Budgeting and Financial Management: In addition to discussing your financial goals, also have in place a system in place to keep a track of your expenses, savings and investments. “Develop a budgeting plan that outlines how you'll manage income, expenses, and savings together. Decide on how expenses will be divided and how financial decisions will be made,” says Chandralekha.
Familial expectations: Rathod also sheds light on a permanent and must-have discussion about familial expectations about supporting them financially. “It is important to understand if your partner is supporting their aging parents, siblings or other family members financially. Absolutely nothing wrong with this but it is good to have an understanding around these numbers before marriage,” says Kapoor.
Debt and Credit: According to Chandralekha, “Understand each other's debt obligations, such as student loans, credit card debts, and personal loans. Also, be aware of each other's credit scores as they can impact joint financial decisions, like applying for loans or mortgages.” Further, “After marriage, your partner's liabilities are yours too—hence hence it is imperative that you have a complete understanding of their debts,” adds Kapoor.
Legal and Property Matters: “Learn about joint ownership, inheritance laws, and legal arrangements for property. Depending on where you live, the laws regarding marital property can differ, and it's important to be aware of your rights and responsibilities,” says Chandralekha.
Relationship with money: Kapoor says, “Money is more so a psychological subject than just numbers. Variables like your childhood can play such an important role in how you feel about money as an adult. It is a good idea to understand what their relationship is with money—are they spenders or savers, do they plan for the future or live in the moment, what are their guilty pleasures when it comes to spending money—dig as deep as you can.
How does one become more financially aware and involved?
Communicate regularly: According to Rathod, “It can get rather stressful and embarrassing to discuss money. Although don’t delay and have this conversation at the last moment. Have it early on when you are comfortable with your partner and are considering getting married. Also discuss your roles when it comes to managing money. Who will keep a track of it? Who will make the investment decisions? How will you contribute towards common financial goals like buying a house? Are their spending habits and mind-set around money similar to yours? Do you want to combine your finances, or keep separate accounts after marriage?

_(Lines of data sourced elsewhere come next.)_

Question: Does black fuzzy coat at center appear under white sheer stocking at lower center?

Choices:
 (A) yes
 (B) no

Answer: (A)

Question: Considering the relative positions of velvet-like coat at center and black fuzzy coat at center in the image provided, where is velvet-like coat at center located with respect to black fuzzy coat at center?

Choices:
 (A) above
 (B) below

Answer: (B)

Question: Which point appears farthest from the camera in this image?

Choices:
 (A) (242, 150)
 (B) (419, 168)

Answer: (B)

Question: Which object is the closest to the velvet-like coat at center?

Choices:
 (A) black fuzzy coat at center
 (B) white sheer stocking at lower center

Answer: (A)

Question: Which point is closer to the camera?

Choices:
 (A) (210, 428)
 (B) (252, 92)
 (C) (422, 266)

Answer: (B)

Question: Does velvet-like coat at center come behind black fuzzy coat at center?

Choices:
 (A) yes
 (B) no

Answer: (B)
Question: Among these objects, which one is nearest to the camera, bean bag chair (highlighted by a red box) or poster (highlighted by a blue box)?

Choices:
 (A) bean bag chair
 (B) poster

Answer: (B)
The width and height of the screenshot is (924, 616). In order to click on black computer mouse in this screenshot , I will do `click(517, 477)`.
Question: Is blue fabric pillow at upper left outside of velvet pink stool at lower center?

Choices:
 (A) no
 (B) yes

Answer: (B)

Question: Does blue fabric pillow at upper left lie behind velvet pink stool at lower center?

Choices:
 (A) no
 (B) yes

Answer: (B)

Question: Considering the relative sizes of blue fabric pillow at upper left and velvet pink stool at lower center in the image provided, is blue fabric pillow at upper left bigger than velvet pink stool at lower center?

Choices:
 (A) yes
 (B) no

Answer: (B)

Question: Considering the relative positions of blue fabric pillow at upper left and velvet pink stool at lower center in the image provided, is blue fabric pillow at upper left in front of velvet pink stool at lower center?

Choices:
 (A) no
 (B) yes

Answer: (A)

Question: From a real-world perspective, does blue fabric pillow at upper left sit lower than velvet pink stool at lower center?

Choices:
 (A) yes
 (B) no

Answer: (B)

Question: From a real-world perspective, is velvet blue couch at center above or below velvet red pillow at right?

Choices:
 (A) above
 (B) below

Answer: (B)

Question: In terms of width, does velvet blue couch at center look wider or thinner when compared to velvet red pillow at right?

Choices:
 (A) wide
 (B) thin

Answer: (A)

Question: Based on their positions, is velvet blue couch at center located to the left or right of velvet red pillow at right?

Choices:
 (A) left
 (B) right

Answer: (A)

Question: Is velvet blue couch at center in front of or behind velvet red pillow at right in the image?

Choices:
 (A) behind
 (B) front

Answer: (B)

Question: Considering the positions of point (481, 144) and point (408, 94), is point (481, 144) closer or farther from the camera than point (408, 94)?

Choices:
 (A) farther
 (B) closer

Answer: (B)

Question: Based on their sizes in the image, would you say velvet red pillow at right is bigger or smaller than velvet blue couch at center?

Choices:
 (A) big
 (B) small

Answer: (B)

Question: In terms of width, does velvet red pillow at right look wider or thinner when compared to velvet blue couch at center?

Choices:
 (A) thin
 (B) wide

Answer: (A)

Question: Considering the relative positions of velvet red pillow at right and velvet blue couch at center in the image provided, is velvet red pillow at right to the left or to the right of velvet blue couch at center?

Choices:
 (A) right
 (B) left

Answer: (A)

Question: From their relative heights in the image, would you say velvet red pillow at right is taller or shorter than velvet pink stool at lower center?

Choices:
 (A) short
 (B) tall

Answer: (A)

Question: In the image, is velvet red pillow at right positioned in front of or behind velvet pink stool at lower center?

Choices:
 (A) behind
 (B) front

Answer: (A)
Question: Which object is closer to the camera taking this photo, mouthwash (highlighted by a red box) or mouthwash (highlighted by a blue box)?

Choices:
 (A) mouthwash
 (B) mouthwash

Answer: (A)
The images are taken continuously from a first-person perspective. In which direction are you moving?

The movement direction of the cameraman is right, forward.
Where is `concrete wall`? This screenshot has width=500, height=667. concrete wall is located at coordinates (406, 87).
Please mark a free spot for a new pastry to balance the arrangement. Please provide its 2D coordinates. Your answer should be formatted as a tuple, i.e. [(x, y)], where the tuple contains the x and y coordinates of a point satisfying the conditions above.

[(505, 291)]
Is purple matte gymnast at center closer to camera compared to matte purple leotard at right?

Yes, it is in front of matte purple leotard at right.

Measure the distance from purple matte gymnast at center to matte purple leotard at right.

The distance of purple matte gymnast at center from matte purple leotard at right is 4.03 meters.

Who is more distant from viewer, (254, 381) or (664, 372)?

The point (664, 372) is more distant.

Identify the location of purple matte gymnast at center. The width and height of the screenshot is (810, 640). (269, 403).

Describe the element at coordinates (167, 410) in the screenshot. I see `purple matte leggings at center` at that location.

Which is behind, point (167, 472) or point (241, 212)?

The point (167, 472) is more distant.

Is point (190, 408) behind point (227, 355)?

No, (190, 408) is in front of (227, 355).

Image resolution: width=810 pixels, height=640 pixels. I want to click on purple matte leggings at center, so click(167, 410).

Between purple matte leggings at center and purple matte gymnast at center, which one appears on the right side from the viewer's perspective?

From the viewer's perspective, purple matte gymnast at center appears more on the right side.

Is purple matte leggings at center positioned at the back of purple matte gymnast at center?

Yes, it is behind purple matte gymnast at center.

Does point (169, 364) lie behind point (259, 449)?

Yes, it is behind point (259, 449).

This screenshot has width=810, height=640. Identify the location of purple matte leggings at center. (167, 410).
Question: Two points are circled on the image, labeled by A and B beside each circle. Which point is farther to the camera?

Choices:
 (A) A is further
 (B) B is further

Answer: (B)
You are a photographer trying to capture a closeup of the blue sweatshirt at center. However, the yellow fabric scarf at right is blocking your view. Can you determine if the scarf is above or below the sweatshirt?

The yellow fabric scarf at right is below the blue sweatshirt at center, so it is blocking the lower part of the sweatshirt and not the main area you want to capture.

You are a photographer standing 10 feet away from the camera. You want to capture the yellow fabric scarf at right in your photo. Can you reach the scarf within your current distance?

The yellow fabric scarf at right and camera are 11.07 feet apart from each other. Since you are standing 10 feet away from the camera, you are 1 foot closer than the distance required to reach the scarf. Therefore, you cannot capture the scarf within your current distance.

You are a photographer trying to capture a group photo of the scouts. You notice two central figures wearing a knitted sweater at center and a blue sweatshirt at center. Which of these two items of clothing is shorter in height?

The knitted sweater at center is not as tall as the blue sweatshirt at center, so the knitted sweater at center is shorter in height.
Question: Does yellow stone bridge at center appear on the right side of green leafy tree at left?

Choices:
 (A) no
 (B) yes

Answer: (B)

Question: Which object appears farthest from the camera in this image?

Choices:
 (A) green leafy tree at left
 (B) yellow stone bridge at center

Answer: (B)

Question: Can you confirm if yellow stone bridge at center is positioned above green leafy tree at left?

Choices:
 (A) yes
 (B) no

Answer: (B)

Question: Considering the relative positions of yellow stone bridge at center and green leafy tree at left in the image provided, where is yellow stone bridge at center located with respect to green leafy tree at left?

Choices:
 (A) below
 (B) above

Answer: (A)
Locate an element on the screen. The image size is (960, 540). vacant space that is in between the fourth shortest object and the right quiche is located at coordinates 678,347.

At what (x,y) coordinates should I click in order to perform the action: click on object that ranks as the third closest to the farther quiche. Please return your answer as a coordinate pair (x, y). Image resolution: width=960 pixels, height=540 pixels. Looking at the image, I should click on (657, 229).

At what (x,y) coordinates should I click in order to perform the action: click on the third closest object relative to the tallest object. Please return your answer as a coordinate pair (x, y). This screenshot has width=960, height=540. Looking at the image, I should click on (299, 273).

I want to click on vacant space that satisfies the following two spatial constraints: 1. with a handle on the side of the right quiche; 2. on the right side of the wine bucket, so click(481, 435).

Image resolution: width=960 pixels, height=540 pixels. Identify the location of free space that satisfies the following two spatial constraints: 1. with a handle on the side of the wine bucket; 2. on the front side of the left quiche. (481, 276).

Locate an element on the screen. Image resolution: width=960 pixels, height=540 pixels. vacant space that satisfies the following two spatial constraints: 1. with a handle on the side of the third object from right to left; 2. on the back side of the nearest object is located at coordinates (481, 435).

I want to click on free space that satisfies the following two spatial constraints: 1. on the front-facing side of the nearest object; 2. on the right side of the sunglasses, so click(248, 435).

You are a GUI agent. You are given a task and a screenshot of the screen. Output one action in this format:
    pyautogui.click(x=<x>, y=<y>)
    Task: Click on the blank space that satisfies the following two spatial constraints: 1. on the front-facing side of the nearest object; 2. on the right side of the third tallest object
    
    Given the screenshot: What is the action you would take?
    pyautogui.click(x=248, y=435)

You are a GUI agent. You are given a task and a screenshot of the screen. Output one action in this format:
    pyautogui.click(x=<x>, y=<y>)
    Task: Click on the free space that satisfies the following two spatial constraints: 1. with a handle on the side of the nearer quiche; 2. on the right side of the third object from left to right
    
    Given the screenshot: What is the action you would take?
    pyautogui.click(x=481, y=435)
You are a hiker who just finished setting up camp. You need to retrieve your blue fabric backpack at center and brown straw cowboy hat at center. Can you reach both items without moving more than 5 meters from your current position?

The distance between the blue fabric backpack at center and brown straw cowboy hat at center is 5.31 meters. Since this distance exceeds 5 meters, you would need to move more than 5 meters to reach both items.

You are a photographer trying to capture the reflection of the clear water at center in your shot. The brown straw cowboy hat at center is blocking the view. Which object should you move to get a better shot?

Counselling Services: Kapoor also recommends professional pre-marital counselling or therapy, which can be extremely beneficial. Licensed therapists or counsellors can help couples explore their expectations, communication styles, conflict resolution strategies, and more.
Financial Advisors: “If you are concerned about financial matters, consider consulting a financial advisor. They can help you set financial goals and create a plan for managing finances as a couple,” says Kapoor.
Online Resources: According to Kapoor, “The internet is a vast source of information on marriage and relationships. You can find articles, videos, and forums where couples share their experiences and advice. Websites like The Gottman Institute, Psychology Today, and Marriage.com offer valuable resources.”